To-do item - Reproduce the text of every item below, changing each "Leer más" to "Read more" and leaving everything else as it is.

Record set -

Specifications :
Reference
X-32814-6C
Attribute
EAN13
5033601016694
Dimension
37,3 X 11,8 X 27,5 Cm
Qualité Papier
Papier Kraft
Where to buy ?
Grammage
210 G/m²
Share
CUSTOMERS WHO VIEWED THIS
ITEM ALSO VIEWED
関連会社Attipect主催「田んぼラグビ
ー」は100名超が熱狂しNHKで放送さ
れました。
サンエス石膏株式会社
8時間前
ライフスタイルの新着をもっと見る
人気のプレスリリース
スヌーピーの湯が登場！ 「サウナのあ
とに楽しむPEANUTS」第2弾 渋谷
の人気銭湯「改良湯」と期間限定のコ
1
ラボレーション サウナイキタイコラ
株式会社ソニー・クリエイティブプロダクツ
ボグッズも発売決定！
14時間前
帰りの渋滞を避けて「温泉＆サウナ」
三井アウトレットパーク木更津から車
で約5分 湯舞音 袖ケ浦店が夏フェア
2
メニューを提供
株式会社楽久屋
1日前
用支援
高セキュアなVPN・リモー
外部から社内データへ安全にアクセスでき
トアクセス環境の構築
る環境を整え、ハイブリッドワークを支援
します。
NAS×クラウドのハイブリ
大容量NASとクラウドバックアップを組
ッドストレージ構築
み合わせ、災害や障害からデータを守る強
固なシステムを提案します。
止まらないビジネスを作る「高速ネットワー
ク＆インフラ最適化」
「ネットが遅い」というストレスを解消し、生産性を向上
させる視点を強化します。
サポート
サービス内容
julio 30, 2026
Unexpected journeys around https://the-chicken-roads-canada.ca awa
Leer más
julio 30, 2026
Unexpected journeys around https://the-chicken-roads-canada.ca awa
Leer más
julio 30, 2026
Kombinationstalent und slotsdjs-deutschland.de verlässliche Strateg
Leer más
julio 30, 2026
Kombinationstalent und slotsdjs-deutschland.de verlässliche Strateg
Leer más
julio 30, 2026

Your solution -
Specifications :
Reference
X-32814-6C
Attribute
EAN13
5033601016694
Dimension
37,3 X 11,8 X 27,5 Cm
Qualité Papier
Papier Kraft
Where to buy ?
Grammage
210 G/m²
Share
CUSTOMERS WHO VIEWED THIS
ITEM ALSO VIEWED
関連会社Attipect主催「田んぼラグビ
ー」は100名超が熱狂しNHKで放送さ
れました。
サンエス石膏株式会社
8時間前
ライフスタイルの新着をもっと見る
人気のプレスリリース
スヌーピーの湯が登場！ 「サウナのあ
とに楽しむPEANUTS」第2弾 渋谷
の人気銭湯「改良湯」と期間限定のコ
1
ラボレーション サウナイキタイコラ
株式会社ソニー・クリエイティブプロダクツ
ボグッズも発売決定！
14時間前
帰りの渋滞を避けて「温泉＆サウナ」
三井アウトレットパーク木更津から車
で約5分 湯舞音 袖ケ浦店が夏フェア
2
メニューを提供
株式会社楽久屋
1日前
用支援
高セキュアなVPN・リモー
外部から社内データへ安全にアクセスでき
トアクセス環境の構築
る環境を整え、ハイブリッドワークを支援
します。
NAS×クラウドのハイブリ
大容量NASとクラウドバックアップを組
ッドストレージ構築
み合わせ、災害や障害からデータを守る強
固なシステムを提案します。
止まらないビジネスを作る「高速ネットワー
ク＆インフラ最適化」
「ネットが遅い」というストレスを解消し、生産性を向上
させる視点を強化します。
サポート
サービス内容
julio 30, 2026
Unexpected journeys around https://the-chicken-roads-canada.ca awa
Read more
julio 30, 2026
Unexpected journeys around https://the-chicken-roads-canada.ca awa
Read more
julio 30, 2026
Kombinationstalent und slotsdjs-deutschland.de verlässliche Strateg
Read more
julio 30, 2026
Kombinationstalent und slotsdjs-deutschland.de verlässliche Strateg
Read more
julio 30, 2026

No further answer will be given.